Dag Hjalmar Agne Carl Hammarskjöld is Awarded the Nobel Peace Prize
Dag Hjalmar Agne Carl Hammarskjöld was a Swedish diplomat and author and was the second Secretary-General of the United Nations.
He served from April 1953 until his death in a plane crash in September 1961. He is the only person to have been awarded the Nobel Peace Prize posthumously. Hammarskjöld remains the only U.N. Secretary-General to die in office.
U.S. President John F. Kennedy called Hammarskjöld “the greatest statesman of our century.”
Dag Hammarskjöld was born in Jönköping, Sweden, but he lived most of his childhood in Uppsala. He was the fourth and youngest son of Hjalmar Hammarskjöld, prime minister of Sweden from 1914 to 1917, and Agnes Hammarskjöld (nee Almquist). His ancestors had served the Swedish Crown since the 17th century. He studied first at Katedralskolan and then at Uppsala University where he graduated with a Master's degree in Political Economy and a Bachelor of Law degree. He then moved to Stockholm.

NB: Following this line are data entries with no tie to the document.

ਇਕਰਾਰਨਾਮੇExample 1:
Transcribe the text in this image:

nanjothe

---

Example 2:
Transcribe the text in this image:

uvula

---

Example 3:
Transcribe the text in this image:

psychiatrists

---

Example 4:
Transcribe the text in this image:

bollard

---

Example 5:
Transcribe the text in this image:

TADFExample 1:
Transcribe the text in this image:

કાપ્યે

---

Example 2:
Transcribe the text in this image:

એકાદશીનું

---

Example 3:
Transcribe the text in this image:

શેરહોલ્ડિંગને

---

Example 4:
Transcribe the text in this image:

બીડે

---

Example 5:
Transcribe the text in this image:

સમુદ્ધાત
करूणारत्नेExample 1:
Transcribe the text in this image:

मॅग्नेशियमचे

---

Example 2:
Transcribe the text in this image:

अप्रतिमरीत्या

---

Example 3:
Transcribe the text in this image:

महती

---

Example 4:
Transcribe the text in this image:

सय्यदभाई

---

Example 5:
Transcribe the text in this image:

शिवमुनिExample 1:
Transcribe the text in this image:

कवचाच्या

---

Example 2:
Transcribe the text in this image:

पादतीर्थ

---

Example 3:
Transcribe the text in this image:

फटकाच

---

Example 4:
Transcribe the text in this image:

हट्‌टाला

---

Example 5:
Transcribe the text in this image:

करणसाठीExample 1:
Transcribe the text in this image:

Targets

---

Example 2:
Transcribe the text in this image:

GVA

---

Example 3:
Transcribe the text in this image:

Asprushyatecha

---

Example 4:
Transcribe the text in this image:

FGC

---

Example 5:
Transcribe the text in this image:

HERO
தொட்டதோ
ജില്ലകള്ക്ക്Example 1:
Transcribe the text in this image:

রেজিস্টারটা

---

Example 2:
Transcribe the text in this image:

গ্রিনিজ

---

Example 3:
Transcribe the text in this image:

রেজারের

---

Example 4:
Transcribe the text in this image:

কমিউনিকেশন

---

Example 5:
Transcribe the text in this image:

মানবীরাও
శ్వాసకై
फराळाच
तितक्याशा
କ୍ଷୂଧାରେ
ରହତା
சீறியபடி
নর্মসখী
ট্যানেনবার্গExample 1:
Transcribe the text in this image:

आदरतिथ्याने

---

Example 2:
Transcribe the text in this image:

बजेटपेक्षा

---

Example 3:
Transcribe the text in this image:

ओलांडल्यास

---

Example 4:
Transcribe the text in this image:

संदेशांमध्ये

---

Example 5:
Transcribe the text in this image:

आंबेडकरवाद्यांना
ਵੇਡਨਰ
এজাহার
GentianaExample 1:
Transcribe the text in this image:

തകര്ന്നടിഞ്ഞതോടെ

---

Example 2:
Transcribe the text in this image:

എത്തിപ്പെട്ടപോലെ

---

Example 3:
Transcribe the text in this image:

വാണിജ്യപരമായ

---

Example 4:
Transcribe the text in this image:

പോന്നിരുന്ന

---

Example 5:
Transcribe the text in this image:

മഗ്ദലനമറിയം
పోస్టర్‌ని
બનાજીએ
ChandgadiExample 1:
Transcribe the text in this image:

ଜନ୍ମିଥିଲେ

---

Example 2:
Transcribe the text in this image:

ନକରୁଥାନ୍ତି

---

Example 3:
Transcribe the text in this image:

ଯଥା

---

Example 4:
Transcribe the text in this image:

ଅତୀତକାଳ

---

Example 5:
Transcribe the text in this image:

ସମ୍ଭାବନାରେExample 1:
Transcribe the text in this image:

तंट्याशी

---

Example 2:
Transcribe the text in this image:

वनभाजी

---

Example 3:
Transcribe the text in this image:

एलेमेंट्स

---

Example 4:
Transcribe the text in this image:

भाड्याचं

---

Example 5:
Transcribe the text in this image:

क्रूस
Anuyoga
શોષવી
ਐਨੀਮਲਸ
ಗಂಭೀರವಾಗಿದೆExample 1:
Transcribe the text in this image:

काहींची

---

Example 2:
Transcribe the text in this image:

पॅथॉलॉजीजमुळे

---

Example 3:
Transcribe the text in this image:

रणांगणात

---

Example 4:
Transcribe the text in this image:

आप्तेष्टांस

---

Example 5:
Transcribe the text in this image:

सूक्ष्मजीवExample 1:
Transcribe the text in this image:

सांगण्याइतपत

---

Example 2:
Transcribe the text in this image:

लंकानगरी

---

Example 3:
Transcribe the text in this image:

From 1930 to 1934, he was a secretary of a governmental committee on unemployment. He also wrote his economics thesis, Konjunkturspridningen (The Spread of the Business Cycle), and received his doctorate from Stockholm University in 1933. In 1936, Hammarskjöld became a secretary at the Bank of Sweden, and soon he was an undersecretary of finance. From 1941 to 1948, he served as chairman of the Bank of Sweden.

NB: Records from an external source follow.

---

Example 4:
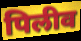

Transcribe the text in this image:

पिलीव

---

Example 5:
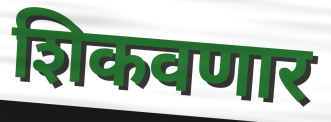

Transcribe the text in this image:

शिकवणारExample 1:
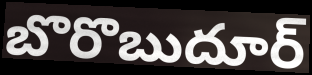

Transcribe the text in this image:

బొరొబుదూర్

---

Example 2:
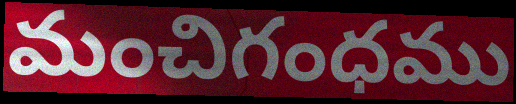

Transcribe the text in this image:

మంచిగంధము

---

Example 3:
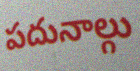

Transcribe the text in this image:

పదునాల్గు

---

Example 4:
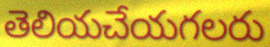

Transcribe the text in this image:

తెలియచేయగలరు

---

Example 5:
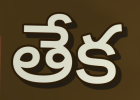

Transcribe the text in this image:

తేకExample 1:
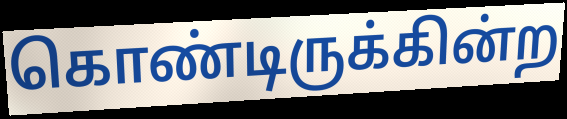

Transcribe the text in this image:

கொண்டிருக்கின்ற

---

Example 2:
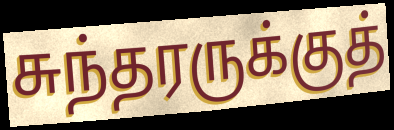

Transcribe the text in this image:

சுந்தரருக்குத்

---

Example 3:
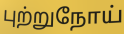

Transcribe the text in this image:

புற்றுநோய்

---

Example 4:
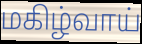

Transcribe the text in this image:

மகிழ்வாய்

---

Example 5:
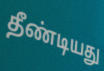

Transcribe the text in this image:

தீண்டியது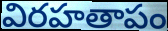
విరహతాపంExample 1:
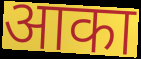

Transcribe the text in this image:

आका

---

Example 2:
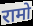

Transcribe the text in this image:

रामो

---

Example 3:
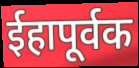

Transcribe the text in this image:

ईहापूर्वक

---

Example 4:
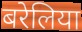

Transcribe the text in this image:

बरेलिया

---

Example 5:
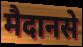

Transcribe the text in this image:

मैदानसे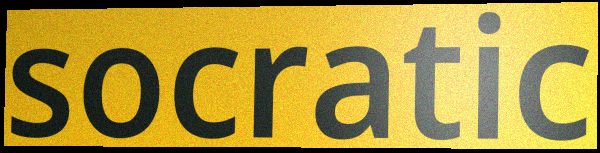
socraticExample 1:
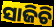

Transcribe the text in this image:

ସାଜିଚି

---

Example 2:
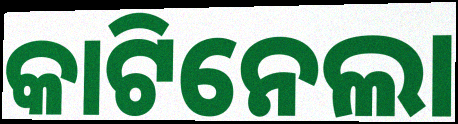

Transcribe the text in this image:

କାଟିନେଲା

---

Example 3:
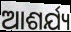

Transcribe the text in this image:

ଆଶର୍ଯ୍ୟ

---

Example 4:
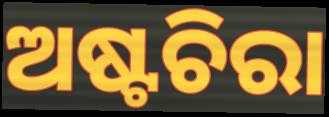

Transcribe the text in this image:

ଅଷ୍ଟଚିରା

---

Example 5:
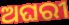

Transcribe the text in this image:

ଅଘରୀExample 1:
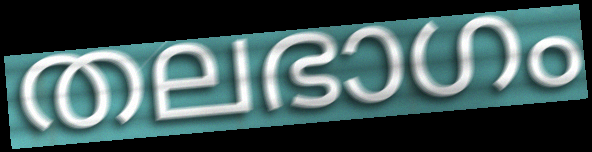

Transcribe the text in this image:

തലഭാഗം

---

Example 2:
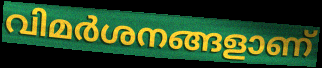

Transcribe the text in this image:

വിമർശനങ്ങളാണ്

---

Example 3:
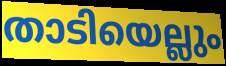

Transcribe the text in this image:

താടിയെല്ലും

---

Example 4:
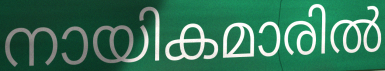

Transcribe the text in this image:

നായികമാരിൽ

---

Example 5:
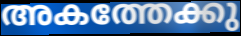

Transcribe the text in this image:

അകത്തേക്കുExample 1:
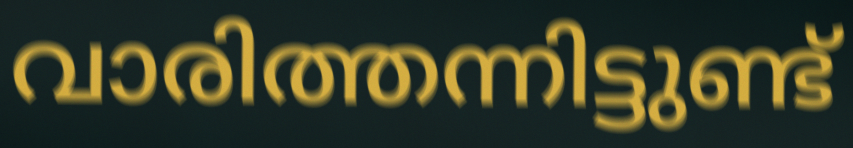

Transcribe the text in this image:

വാരിത്തന്നിട്ടുണ്ട്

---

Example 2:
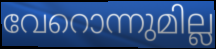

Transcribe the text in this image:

വേറൊന്നുമില്ല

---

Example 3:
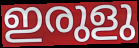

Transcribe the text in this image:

ഇരുളു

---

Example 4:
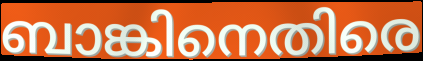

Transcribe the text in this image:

ബാങ്കിനെതിരെ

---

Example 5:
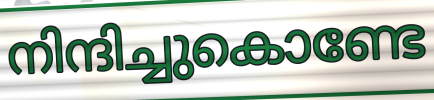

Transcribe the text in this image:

നിന്ദിച്ചുകൊണ്ടേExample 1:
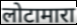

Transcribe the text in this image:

लोटामारा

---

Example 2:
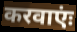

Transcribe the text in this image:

करवाएंः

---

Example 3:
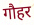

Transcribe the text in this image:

गौहर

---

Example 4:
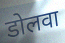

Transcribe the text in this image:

डोलवा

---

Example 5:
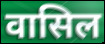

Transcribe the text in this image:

वासिलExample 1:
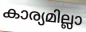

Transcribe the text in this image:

കാര്യമില്ലാ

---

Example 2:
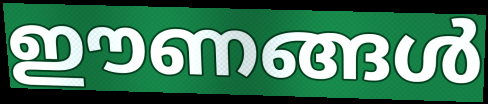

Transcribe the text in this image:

ഈണങ്ങൾ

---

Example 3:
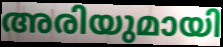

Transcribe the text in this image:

അരിയുമായി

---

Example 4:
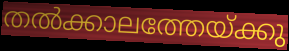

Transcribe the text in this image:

തൽക്കാലത്തേയ്ക്കു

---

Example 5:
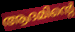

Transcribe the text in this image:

ആദമിന്റെ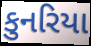
કુનરિયાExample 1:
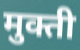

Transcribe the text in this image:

मुक्ती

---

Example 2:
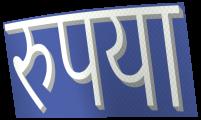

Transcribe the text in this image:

रुपया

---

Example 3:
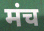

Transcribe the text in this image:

मंच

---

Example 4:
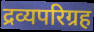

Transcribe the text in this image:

द्रव्यपरिग्रह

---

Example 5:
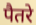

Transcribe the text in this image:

पैतरे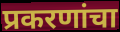
प्रकरणांचा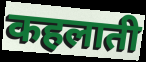
कहलातीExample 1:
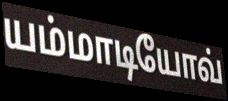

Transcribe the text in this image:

யம்மாடியோவ்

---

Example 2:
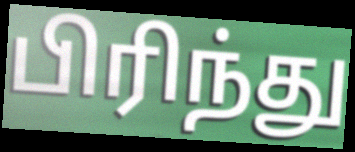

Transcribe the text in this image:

பிரிந்து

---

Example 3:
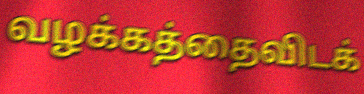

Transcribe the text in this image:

வழக்கத்தைவிடக்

In the Middle East his efforts to ease the situation in Palestine and to resolve its problems continued throughout his stay in office. During the Suez Canal crisis of 1956, he exercised his own personal diplomacy with the nations involved; worked with many others in the UN to get the UN to nullify the use of force by Israel, France, and Great Britain following Nasser's commandeering of the Canal; and under the UN's mandate, commissioned the United Nations Emergency Force (UNEF) - the first ever mobilized by an international organization. In 1958 he suggested to the Assembly a solution to the crises in Lebanon and Jordan and subsequently directed the establishment of the UN Observation Group in Lebanon and the UN Office in Jordan, bringing about the withdrawal of the American and British troops which had been sent there. In 1959 he sent a personal representative to Southeast Asia when Cambodia and Thailand broke off diplomatic relations, and another to Laos when problems arose there.